33 rpm (Rebecca Moore) 33 rebellions per minute
"All the Halloweens you can hold are here forever"
1995
Rebecca Moore, ADMIRAL CHARCOAL'S SONG
I'm going to explain this album indirectly by first mentioning a somewhat less obscure 1995 album, Scott Walker's TILT. Since I acquired the album on the basis of a review by one glenn mcdonald, I'll refer you to his TILT review now, because it has the funniest series of metaphors I've read since whenever I might've read a funnier one. It is not a helpful review, mind you; it posits Scott as too imaginative and weird to comprehend, while repeated listens to TILT keep giving me the same simple mental picture: of a champion Gregorian monk singer trying to sing solemn jazzy nightclub songs, randomly losing 3/4 of his own lyrics by divine hostile intervention in his word-processor storage, and assuming he can compensate by singing the remaining fragments at 1/4 speed and sounding mellow, when in fact he sounds like a person about to go comatose from sleeplessness, trying earnestly to have a panic attack. Sure, it's fascinating, quite worth hearing, especially when he tries Trent Reznor-like electronic backgrounds on "the Cockfighter" and "Bouncer See Bouncer", but within three songs he's invented the genre, perfected it, and left so little room for further development that the rest is self-derivative.
Still, I want to use glenn's notion that TILT is an import from a planet where this is what passes for top 40. Because on that same planet, Rebecca Moore must be Joan Baez. Moore certainly seems to have all the amiable goodwill necessary for the task: from two cutesy between-song stagings and a giddily awful shanty duet before "Twistig Lullaby", through the quick helpful one-sentence scene-setting before a couple of songs on the lyric sheet, to the liner notes giving shout-outs to an enviable number of friends ("I love you guys terribly") and the adorable dedication to "my father, Peter Innisfree Moore: Magician, Scientist, big Dreamboat". And on a planet where no-one would be so boring as to sing to the chromatic scale, or tune their guitar, and where singing in a heavy voice alternating "worn out" with "worried" is the fluff way to be, one wouldn't have to ask why this nice person is designing music to clear rooms with (well, to clear one side of large rooms; it _is_ quiet). It really does sound like a folkie TILT, and "the Lamp Shop", "Darkroom", and "Cripple Kingdom" even show the same electronics facility. The dark lyrics don't dispel the image either, showing a folksinger verbosity and poesy that nonetheless yield very Walker-like lines: "You think you're so clever you could fool the sun. But I won't tell, all 5 of me won't tell. Smashing wet ring on the counter where the mean drink stood.
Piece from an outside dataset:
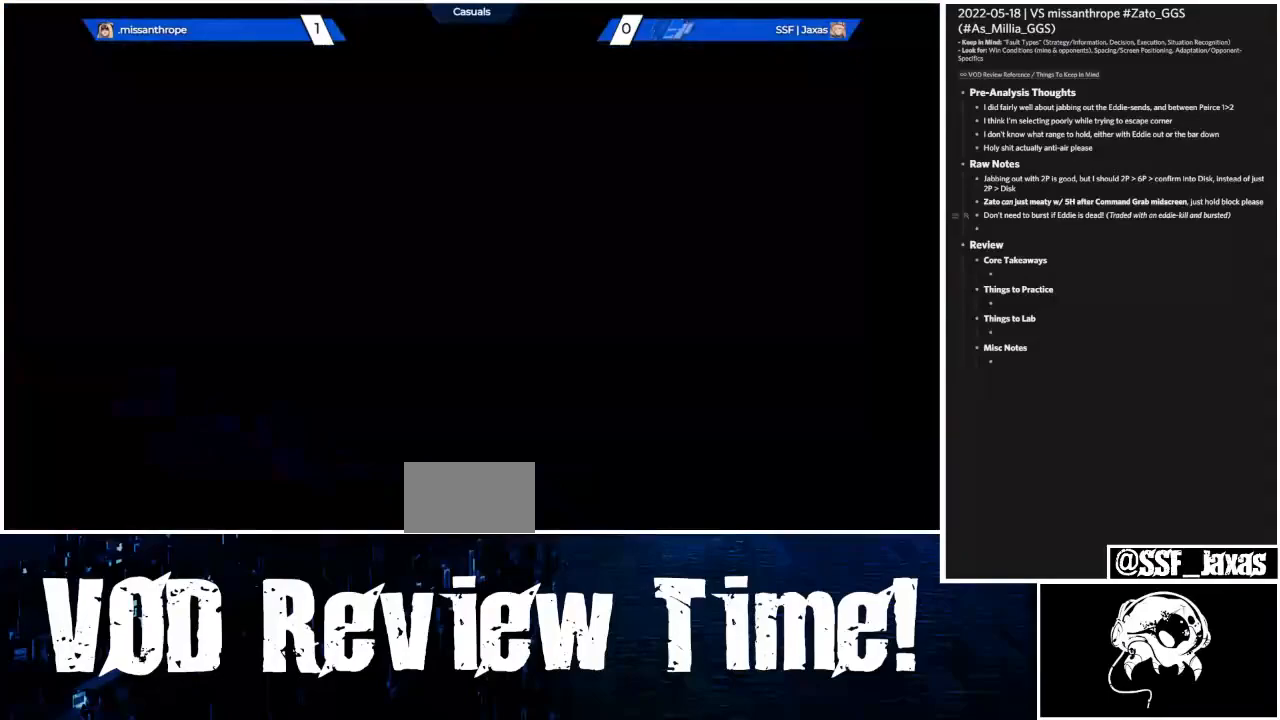
Gameplay with a controller (arcade stick); each line is a JSON object with the inputs held at the frame after it. "events" lists button and stick changes between this image and that frame as [ms after this image, input, new state], when the widget could be followed in between. Not read: DPAD_RIGHT L3 R3 other_buttons.
{"buttons": [], "events": []}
I could say here all night". Or just a similar impenetrability, like the first chorus: "And now I know in the Roo-/ I could not be over myself I'm over this Hell and would not answer for a while".
But I like this album, or I'd ignore it. Her voice may be traditionally awful singer-wise, but it grades well by either the Hypnostist or Storyteller scales. The arrangements are clever and tense, the melodies do exist in their internally coherent way. I had a harder-than-expected time picking an "impenetrable" lyric because I kept realizing, no, "You can see the doll tilt its head a bit right and act real knowing. It's still encased in see-through arms, it still relives being kicked around the yard" makes intriguing sense, and that I'm awfully darn impressed by "If your candle's burning low, or your glasses growing thickly, and your pallor's turning sickly--- how about a lamp? To illuminate the tiny cracks, something about a hand you couldn't see before, or to keep your shadow falling to whenever. In the glow you could be something else for a change, as the bulb swings perilously close to your head". My favorite lines remain the ones that, in and of themselves, caused me to order the album: "Beware the Mighty Forks of Despair! Dragging their tines across my spine. Beware the Mighty Spoons shaking their caved-in heads. They are old. They are h-h-handed down. They are worn from day to day". I realize you can capture 2/3 of that sentiment growling "People try to put us down just because we get around". But no-one round her parts listens to _that_ avant-garde crap anyway.